AI-powered attacks can make it easier for adersaries to find and exploit vulnerabilities that were previously difficult to discover. This makes attack path modeling even more crucial. Advanced attack graph analysis can reveal all possible attack paths, allowing security teams to understand potential risks. Many critical assets can be reached in just one to four hops from an initial point of intrusion. For example, an attacker might start with a phishing email (hop 1), exploit a vulnerable web server (hop 2), access unprotected credentials (hop 3), and finally reach the financial database (hop 4).
Key Strategies for Addressing AI-driven Attacks
- Prioritized Remediation: Modern security solutions must prioritize issues based on their potential impact. While AI can help attackers find numerous vulnerabilities, focusing on the pathways that will cause the most harm is essential.
- Holistic View: Security teams need to look beyond individual assets and consider their interconnections, understanding how attackers might move from one to another. With AI attacks able to quickly move across networks, understanding the full attack path is crucial.
- Continuous Monitoring: Security posture is dynamic. Research indicates that organizations with poor security postures can have six times the number of security exposures. Continuous simulated penetration testing allows security teams to stay ahead of the evolving threat landscape.
- Contextualized Insights: Comprehensive security solutions must provide context-based insights across all exposures, from cloud to core infrastructure, and pinpoint key intersections where attack paths converge. This is crucial when faced with sophisticated AI-driven attacks that can use various techniques from different parts of your infrastructure.
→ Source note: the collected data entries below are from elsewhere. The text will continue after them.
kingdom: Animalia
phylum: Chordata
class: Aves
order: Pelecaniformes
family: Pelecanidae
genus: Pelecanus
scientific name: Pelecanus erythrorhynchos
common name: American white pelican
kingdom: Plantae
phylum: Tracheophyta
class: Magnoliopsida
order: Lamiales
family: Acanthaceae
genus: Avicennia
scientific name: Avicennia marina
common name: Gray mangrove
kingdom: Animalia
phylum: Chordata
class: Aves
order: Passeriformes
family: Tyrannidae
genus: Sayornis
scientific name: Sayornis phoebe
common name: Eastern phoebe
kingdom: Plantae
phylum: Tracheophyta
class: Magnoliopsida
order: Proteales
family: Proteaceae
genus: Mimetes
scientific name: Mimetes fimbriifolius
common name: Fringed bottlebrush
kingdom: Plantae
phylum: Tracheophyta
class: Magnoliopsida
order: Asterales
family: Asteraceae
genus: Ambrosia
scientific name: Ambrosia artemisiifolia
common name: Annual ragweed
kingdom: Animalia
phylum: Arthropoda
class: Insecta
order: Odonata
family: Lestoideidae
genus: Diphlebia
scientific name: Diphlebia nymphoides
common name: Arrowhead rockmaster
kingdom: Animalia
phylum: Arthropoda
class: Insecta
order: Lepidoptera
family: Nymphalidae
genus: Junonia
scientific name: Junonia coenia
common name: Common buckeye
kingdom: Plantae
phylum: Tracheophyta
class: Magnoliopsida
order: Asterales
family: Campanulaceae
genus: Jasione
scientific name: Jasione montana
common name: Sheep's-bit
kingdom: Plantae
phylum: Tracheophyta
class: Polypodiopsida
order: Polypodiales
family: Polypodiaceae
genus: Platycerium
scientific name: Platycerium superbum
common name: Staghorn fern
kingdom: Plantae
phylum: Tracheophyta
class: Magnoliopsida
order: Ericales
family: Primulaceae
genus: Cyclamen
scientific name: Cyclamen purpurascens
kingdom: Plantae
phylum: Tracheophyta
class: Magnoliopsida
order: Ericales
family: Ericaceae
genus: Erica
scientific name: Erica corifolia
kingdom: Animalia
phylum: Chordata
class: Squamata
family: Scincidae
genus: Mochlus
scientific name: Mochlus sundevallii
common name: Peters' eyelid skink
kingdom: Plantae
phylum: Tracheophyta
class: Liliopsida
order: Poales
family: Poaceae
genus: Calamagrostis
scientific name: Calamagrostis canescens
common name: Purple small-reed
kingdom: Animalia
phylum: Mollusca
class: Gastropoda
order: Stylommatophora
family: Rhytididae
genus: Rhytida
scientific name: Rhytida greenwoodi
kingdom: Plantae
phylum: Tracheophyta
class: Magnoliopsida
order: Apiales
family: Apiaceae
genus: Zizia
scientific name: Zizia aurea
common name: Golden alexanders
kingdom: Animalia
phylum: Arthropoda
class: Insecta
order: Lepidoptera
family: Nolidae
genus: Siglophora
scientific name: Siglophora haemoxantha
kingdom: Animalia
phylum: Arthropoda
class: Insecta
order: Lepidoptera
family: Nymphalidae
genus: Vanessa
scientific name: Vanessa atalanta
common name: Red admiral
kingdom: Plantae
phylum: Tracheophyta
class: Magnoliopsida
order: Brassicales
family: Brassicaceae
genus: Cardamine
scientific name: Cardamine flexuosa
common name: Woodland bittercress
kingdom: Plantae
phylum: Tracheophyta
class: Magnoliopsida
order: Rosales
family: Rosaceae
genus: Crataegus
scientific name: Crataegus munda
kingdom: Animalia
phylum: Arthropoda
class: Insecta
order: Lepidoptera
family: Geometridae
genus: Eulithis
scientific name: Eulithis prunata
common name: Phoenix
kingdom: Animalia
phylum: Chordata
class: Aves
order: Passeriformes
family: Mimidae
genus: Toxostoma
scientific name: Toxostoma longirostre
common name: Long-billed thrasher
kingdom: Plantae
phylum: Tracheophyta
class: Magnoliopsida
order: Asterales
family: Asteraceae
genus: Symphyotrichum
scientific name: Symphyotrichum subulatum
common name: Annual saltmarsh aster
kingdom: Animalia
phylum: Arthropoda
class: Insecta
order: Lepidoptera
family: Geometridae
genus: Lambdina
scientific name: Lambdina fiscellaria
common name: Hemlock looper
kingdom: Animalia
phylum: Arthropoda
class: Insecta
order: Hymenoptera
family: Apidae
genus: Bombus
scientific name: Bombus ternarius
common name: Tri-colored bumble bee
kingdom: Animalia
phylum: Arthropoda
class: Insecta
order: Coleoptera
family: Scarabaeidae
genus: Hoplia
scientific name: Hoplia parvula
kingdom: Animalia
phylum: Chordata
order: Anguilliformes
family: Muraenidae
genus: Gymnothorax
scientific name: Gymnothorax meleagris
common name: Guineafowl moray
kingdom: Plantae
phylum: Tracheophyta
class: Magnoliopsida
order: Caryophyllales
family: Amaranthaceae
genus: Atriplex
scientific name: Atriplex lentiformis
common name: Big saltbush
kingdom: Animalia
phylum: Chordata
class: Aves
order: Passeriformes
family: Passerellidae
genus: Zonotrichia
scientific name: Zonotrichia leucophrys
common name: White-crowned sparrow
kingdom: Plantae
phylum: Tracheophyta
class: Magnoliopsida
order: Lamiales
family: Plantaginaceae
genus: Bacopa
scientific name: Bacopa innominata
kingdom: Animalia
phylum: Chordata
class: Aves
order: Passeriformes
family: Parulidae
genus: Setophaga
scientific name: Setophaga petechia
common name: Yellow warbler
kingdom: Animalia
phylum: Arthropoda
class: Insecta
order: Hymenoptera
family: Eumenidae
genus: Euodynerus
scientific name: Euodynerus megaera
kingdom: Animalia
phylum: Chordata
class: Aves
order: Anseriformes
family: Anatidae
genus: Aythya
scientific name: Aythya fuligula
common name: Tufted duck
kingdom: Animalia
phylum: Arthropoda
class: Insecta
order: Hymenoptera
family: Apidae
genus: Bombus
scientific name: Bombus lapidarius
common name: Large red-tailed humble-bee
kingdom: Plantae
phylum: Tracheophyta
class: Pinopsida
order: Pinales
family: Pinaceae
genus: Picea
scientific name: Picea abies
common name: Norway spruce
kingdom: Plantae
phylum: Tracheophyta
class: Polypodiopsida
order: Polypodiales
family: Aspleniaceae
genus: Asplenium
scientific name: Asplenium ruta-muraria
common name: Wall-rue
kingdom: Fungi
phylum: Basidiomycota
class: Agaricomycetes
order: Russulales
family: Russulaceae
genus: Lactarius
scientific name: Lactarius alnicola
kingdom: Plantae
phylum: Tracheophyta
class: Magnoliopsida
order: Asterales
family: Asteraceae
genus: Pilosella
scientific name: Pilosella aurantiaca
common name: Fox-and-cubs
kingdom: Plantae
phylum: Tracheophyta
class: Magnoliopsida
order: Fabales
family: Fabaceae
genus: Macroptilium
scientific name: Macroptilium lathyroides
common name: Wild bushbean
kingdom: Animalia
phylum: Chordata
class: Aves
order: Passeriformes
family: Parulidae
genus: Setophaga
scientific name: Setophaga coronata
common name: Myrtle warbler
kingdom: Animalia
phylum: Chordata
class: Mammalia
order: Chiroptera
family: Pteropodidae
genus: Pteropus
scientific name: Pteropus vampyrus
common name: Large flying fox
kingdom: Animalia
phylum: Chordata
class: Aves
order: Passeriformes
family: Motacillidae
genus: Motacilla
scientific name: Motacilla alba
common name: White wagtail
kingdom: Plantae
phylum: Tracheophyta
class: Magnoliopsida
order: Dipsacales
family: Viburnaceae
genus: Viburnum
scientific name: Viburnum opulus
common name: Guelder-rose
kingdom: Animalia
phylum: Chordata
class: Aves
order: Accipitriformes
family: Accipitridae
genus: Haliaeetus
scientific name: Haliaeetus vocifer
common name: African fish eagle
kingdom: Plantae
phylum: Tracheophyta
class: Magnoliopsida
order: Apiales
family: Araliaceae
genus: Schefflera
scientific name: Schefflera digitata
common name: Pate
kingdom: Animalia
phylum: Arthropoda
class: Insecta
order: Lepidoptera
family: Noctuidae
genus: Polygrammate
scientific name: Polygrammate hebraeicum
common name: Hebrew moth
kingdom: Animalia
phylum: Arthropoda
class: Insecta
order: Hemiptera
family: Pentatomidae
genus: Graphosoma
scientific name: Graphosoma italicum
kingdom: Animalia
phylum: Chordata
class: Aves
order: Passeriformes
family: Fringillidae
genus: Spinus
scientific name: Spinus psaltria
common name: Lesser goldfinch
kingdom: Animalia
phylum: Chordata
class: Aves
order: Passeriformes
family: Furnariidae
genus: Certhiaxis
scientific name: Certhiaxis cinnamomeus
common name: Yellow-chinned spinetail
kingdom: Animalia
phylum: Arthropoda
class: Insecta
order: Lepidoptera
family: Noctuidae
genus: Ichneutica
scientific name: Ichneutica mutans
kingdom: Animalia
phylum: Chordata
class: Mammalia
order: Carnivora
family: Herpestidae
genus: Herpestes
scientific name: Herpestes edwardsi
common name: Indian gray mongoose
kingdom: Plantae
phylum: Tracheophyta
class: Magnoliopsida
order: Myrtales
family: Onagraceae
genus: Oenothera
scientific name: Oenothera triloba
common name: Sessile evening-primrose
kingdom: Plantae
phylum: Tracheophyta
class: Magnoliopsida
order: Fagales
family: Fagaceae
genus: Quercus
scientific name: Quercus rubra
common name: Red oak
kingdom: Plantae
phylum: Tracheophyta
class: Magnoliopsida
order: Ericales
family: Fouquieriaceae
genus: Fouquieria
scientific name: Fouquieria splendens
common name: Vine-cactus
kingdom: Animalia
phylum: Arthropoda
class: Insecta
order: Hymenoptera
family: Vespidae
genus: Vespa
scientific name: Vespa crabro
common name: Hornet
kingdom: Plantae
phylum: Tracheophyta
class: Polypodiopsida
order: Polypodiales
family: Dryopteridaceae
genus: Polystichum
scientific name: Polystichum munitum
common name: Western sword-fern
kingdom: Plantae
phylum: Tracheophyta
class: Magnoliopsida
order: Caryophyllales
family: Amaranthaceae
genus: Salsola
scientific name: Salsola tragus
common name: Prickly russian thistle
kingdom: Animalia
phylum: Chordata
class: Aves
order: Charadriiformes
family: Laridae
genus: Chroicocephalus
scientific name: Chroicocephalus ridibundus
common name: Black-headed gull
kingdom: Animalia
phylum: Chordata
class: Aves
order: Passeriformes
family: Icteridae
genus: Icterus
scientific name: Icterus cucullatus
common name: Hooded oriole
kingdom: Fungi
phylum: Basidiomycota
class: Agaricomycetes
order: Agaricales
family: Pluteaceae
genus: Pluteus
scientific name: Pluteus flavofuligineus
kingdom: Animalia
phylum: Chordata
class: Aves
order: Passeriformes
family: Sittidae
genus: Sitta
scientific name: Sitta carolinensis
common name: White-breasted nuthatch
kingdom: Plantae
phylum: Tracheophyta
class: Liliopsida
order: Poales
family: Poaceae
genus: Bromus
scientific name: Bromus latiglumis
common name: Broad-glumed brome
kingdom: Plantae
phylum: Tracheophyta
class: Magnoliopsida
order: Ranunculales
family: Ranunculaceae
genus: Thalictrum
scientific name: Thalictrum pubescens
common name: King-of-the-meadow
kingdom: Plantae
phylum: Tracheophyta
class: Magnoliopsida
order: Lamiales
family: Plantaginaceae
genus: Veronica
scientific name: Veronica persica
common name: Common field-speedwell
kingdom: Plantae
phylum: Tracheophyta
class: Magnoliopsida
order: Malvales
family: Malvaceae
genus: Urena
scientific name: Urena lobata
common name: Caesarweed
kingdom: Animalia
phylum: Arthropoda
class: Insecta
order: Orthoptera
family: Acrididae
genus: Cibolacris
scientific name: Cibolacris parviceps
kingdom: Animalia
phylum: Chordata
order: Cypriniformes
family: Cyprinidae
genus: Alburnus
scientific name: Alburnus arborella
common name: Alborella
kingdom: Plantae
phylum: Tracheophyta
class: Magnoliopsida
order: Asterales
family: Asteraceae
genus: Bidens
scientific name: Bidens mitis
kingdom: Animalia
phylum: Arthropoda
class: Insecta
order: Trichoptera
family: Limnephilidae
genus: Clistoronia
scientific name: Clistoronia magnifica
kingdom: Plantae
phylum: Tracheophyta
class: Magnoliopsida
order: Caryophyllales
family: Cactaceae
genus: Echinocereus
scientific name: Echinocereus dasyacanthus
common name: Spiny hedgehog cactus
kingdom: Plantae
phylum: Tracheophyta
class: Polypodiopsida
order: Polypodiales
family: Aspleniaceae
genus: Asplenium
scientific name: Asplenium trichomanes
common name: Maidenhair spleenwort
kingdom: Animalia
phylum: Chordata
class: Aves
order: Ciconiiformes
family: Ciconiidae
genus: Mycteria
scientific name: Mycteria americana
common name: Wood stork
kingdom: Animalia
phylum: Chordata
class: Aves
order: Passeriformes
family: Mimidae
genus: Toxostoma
Industry data emphasizes that simply focusing on vulnerabilities like CVEs is not enough. They account for less than 1% of exposures and only 11% of critical asset exposures. By contrast, identity and credential issues, especially in Active Directory, represent a huge attack surface, and cloud environments now encompass over half of all critical asset exposures. Modern security approaches must analyze these complex attack surfaces to help organizations understand where their critical assets are most at risk.
While the rise of AI-powered hacking presents a significant challenge, it’s not insurmountable. By implementing comprehensive attack path modeling and continuous exposure management, organizations can better protect their critical assets and infrastructure. The key lies in understanding not just individual vulnerabilities, but how they interconnect and what paths they might provide to determined attackers.